Destroying Resources

Known Deletion Issue: Serverless IPv4 Address Release

When destroying a Cloud Run deployment, you may encounter an error similar to:

Error: Error waiting for Subnetwork to be deleted: The following serverless IPv4 address(es) on subnet ... are still in use.

Cause: GCP holds serverless IPv4 addresses on the VPC subnet asynchronously after a Cloud Run service is deleted. These addresses are released by GCP approximately 20–30 minutes after the Cloud Run service is removed. Terraform/OpenTofu cannot complete the subnet or VPC deletion until they are fully released.

Resolution: Wait 20–30 minutes after the initial destroy attempt, then re-run the destroy command:

tofu destroy

The second run will succeed once GCP has released the reserved addresses.

- **WHAT YOU HAVE TO DO**: Rewrite the paragraph that begins "Cause: GCP holds" in the note on destroying resources as a short bulleted list, keeping its main facts.

Stored items:
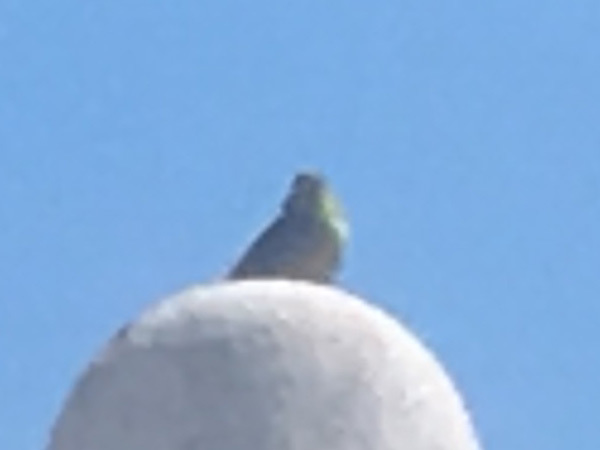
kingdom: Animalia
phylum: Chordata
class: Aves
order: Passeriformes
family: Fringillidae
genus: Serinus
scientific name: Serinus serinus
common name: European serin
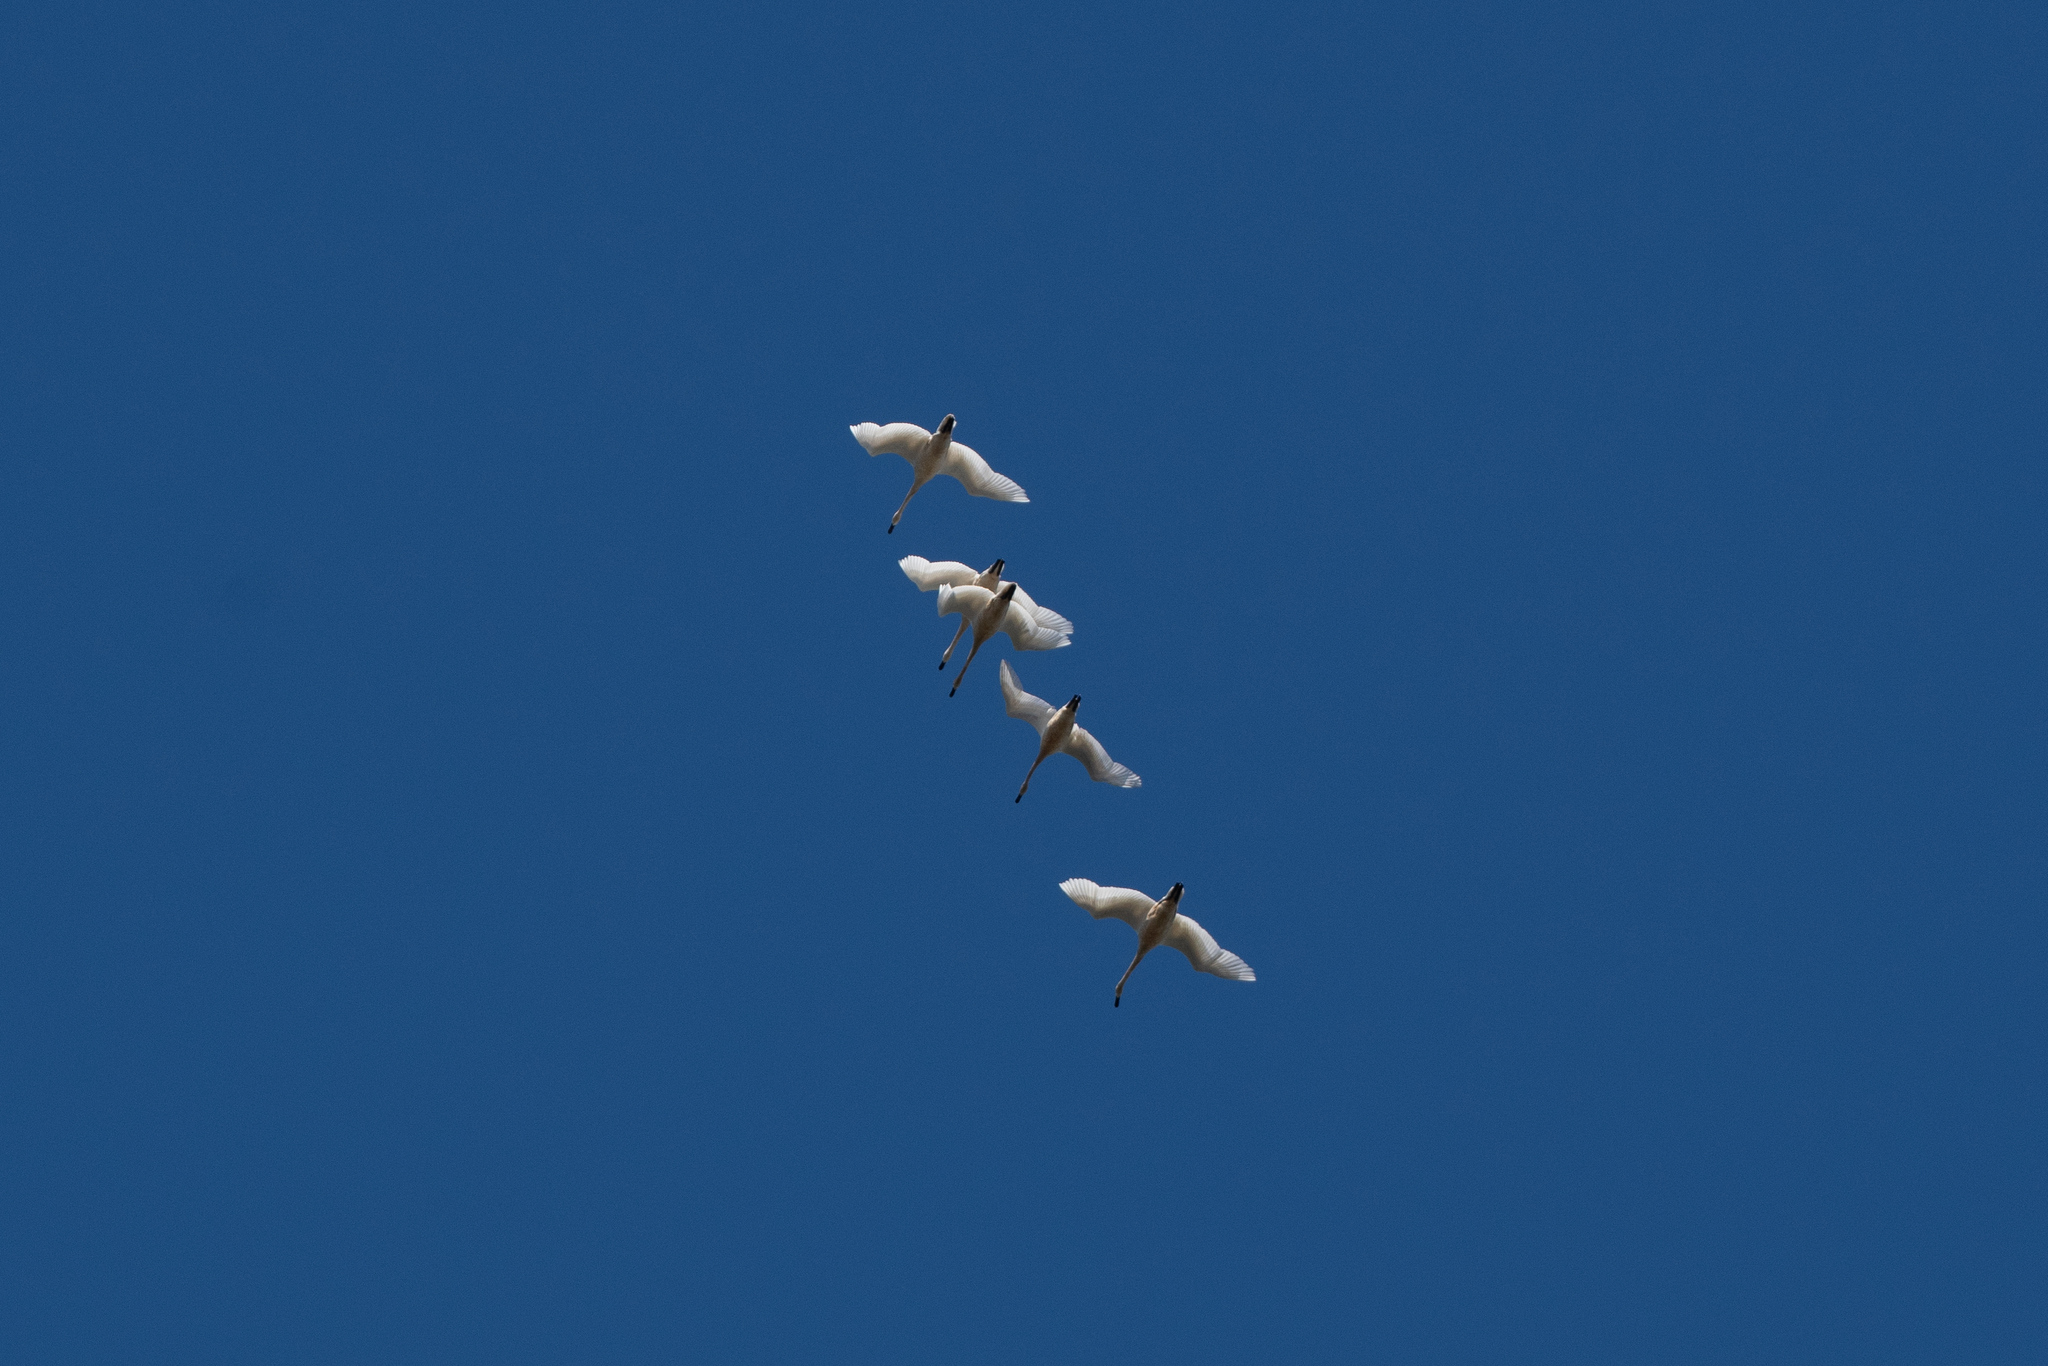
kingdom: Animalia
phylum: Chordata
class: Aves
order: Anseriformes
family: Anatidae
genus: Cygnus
---
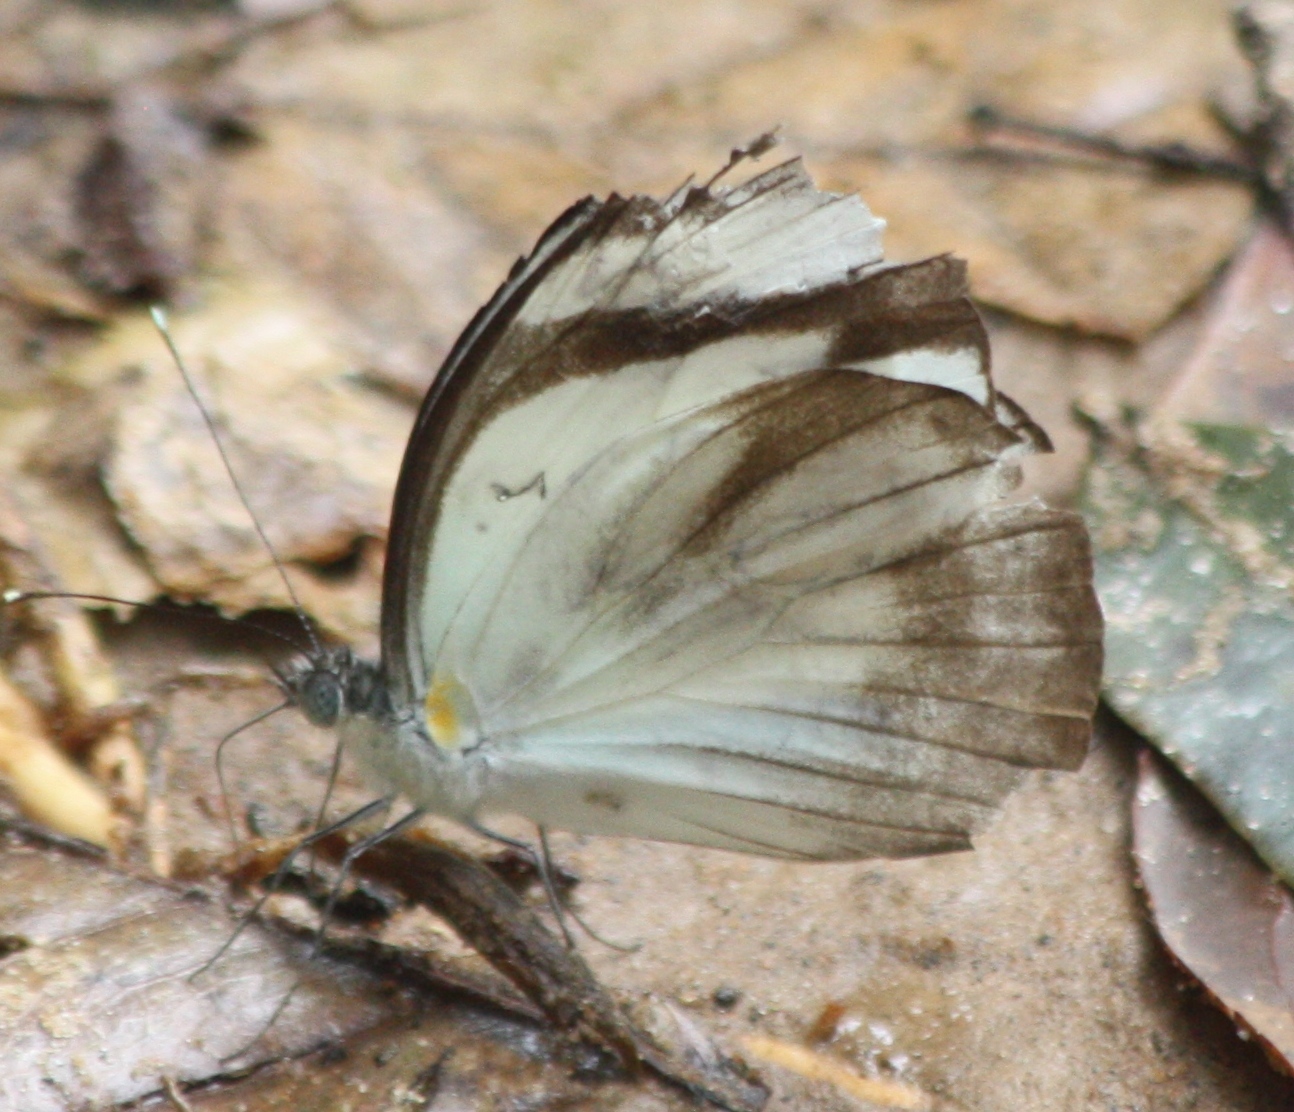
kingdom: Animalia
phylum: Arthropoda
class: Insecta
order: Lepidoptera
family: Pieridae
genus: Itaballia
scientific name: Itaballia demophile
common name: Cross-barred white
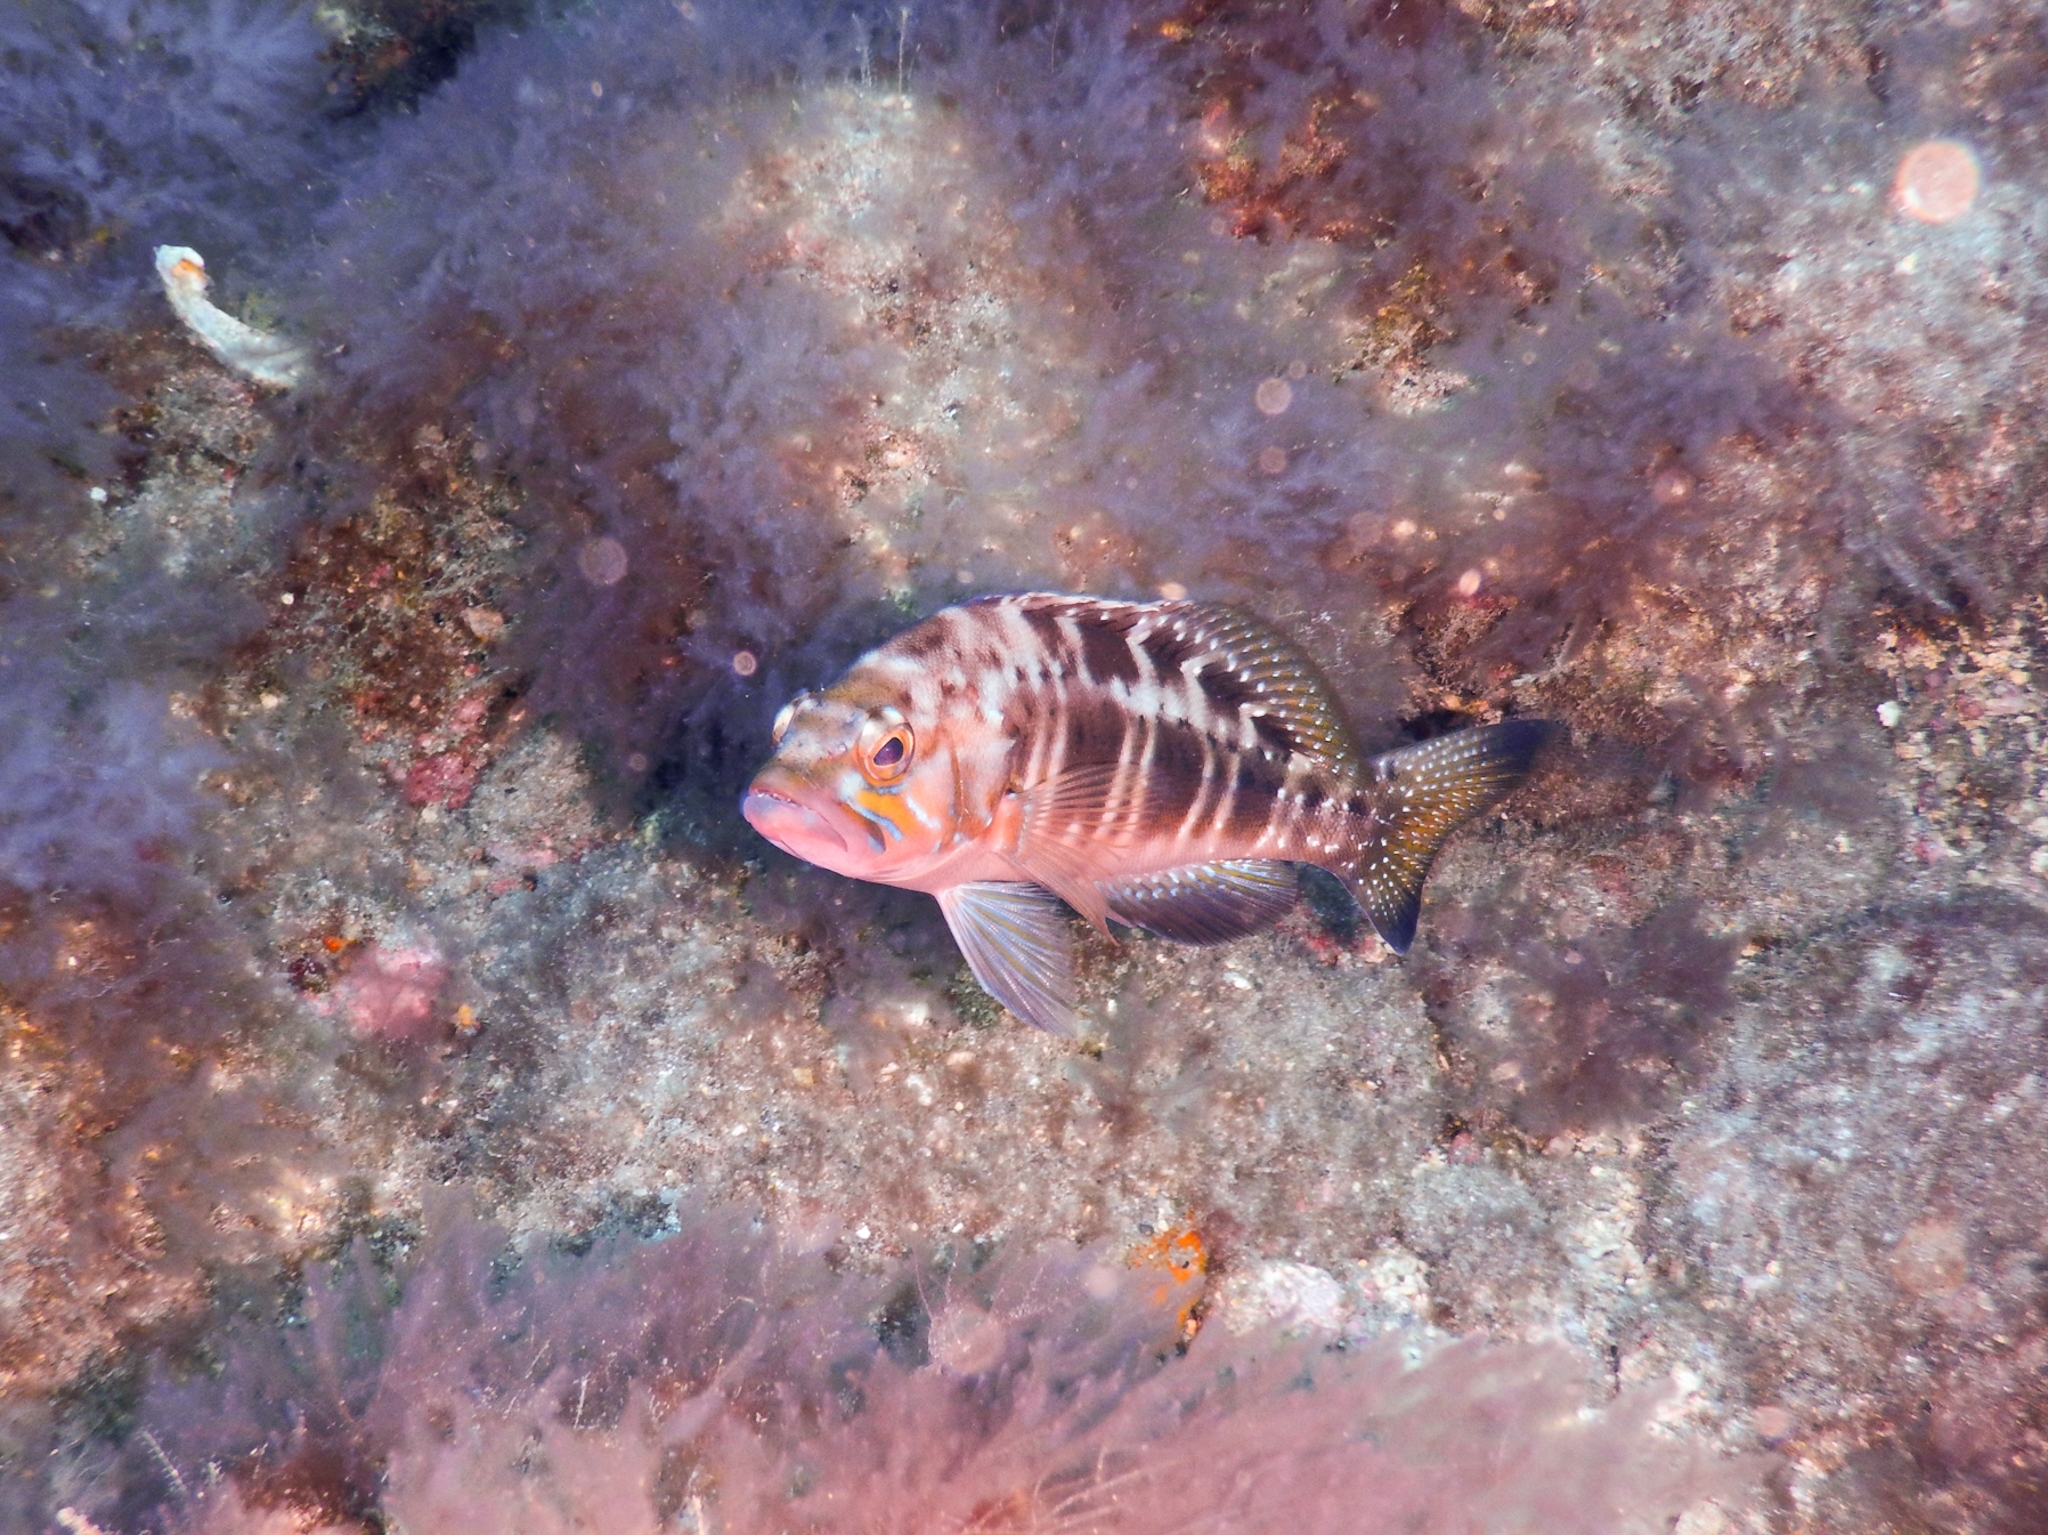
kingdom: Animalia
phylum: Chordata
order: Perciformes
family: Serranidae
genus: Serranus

- **WRITTEN SOLUTION**:
- After a Cloud Run service is deleted, GCP holds serverless IPv4 addresses on the VPC subnet asynchronously.
- GCP releases these addresses about 20–30 minutes after the Cloud Run service is removed.
- Terraform/OpenTofu cannot finish deleting the subnet or VPC until the addresses are fully released.